_Job item_
Write exactly the lines running from the start of the material below to the line that includes "no número 135.", and include no pictures.

_Available data_

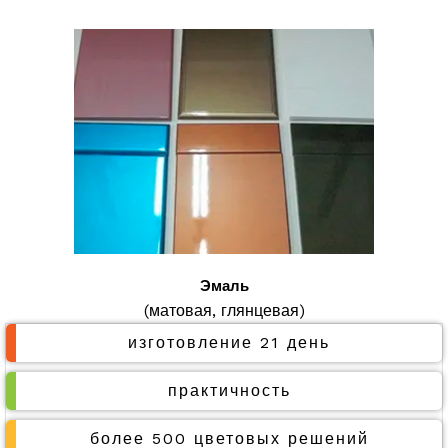
Эмаль
(матовая, глянцевая)
изготовление 21 день
практичность
более 500 цветовых решений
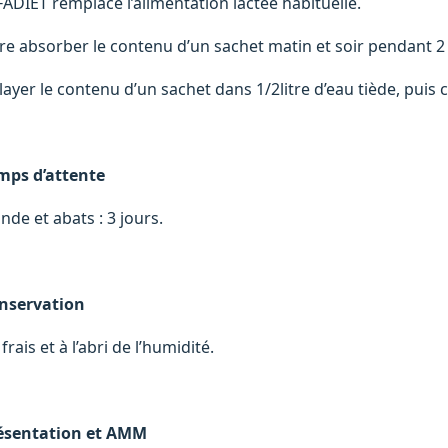
FADIET remplace l’alimentation lactée habituelle.
ire absorber le contenu d’un sachet matin et soir pendant 2 
ayer le contenu d’un sachet dans 1/2litre d’eau tiède, puis c
mps d’attente
nde et abats : 3 jours.
nservation
frais et à l’abri de l’humidité.
ésentation et AMM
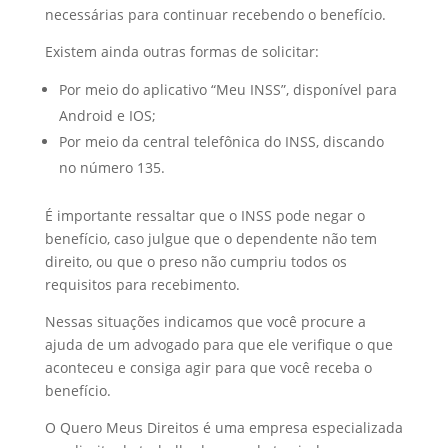
necessárias para continuar recebendo o benefício.
Existem ainda outras formas de solicitar:
Por meio do aplicativo “Meu INSS”, disponível para
Android e IOS;
Por meio da central telefônica do INSS, discando
no número 135.
É importante ressaltar que o INSS pode negar o
benefício, caso julgue que o dependente não tem
direito, ou que o preso não cumpriu todos os
requisitos para recebimento.
Nessas situações indicamos que você procure a
ajuda de um advogado para que ele verifique o que
aconteceu e consiga agir para que você receba o
benefício.
O Quero Meus Direitos é uma empresa especializada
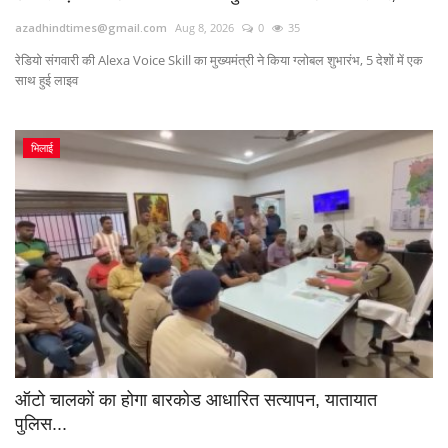
azadhindtimes@gmail.com
Aug 8, 2026
0
35
रेडियो संगवारी की Alexa Voice Skill का मुख्यमंत्री ने किया ग्लोबल शुभारंभ, 5 देशों में एक
साथ हुई लाइव
भिलाई
ऑटो चालकों का होगा बारकोड आधारित सत्यापन, यातायात
पुलिस...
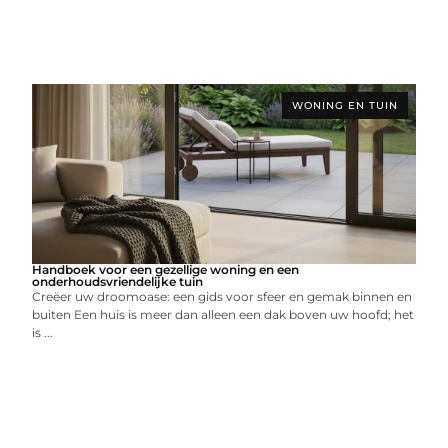
WONING EN TUIN
Handboek voor een gezellige woning en een
onderhoudsvriendelijke tuin
Creëer uw droomoase: een gids voor sfeer en gemak binnen en
buiten Een huis is meer dan alleen een dak boven uw hoofd; het
is ...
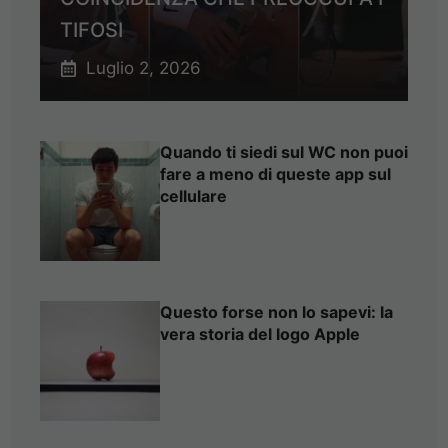
TIFOSI
Luglio 2, 2026
Quando ti siedi sul WC non puoi
fare a meno di queste app sul
cellulare
Questo forse non lo sapevi: la
vera storia del logo Apple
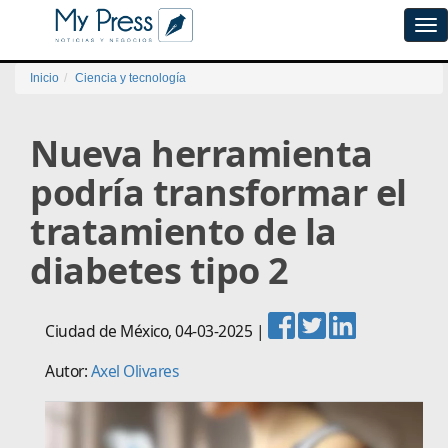
Tog
navi
Inicio
Ciencia y tecnología
Nueva herramienta
podría transformar el
tratamiento de la
diabetes tipo 2
Ciudad de México
,
04-03-2025
|
Autor:
Axel Olivares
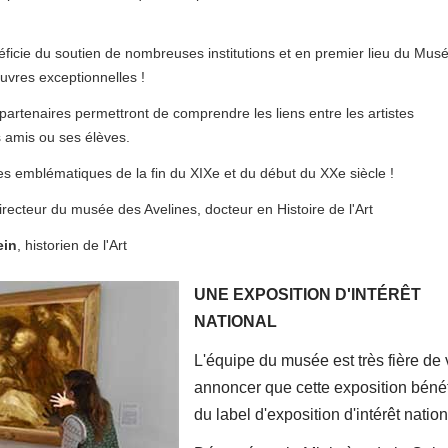
éficie du soutien de nombreuses institutions et en premier lieu du Mus
uvres exceptionnelles !
tenaires permettront de comprendre les liens entre les artistes
 amis ou ses élèves.
es emblématiques de la fin du XIXe et du début du XXe siècle !
directeur du musée des Avelines, docteur en Histoire de l'Art
ein
, historien de l'Art
UNE EXPOSITION D'INTÉRÊT
NATIONAL
L'équipe du musée est très fière de
annoncer que cette exposition bénéf
du label d'exposition d'intérêt nation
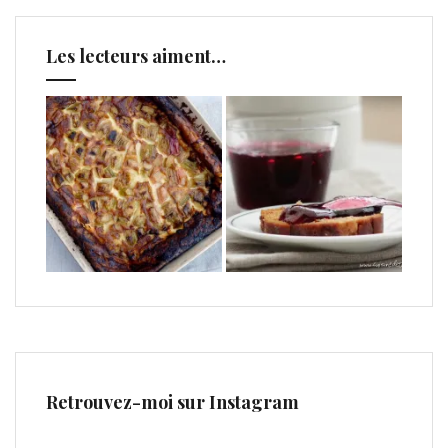
Les lecteurs aiment…
Retrouvez-moi sur Instagram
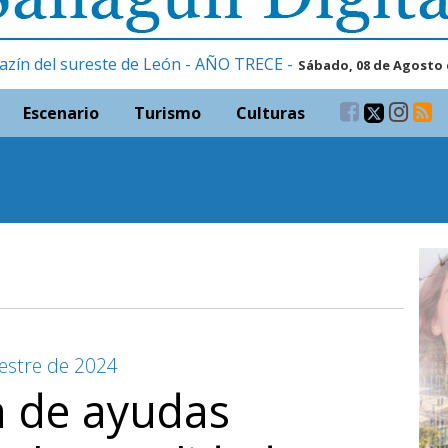
azín del sureste de León - AÑO TRECE -
Sábado, 08 de Agosto 
Escenario
Turismo
Culturas
estre de 2024
a de ayudas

_Response below_
Эмаль
(матовая, глянцевая)
изготовление 21 день
практичность
более 500 цветовых решений
FADIET remplace l’alimentation lactée habituelle.
ire absorber le contenu d’un sachet matin et soir pendant 2 
ayer le contenu d’un sachet dans 1/2litre d’eau tiède, puis c
mps d’attente
nde et abats : 3 jours.
nservation
frais et à l’abri de l’humidité.
ésentation et AMM
necessárias para continuar recebendo o benefício.
Existem ainda outras formas de solicitar:
Por meio do aplicativo “Meu INSS”, disponível para
Android e IOS;
Por meio da central telefônica do INSS, discando
no número 135.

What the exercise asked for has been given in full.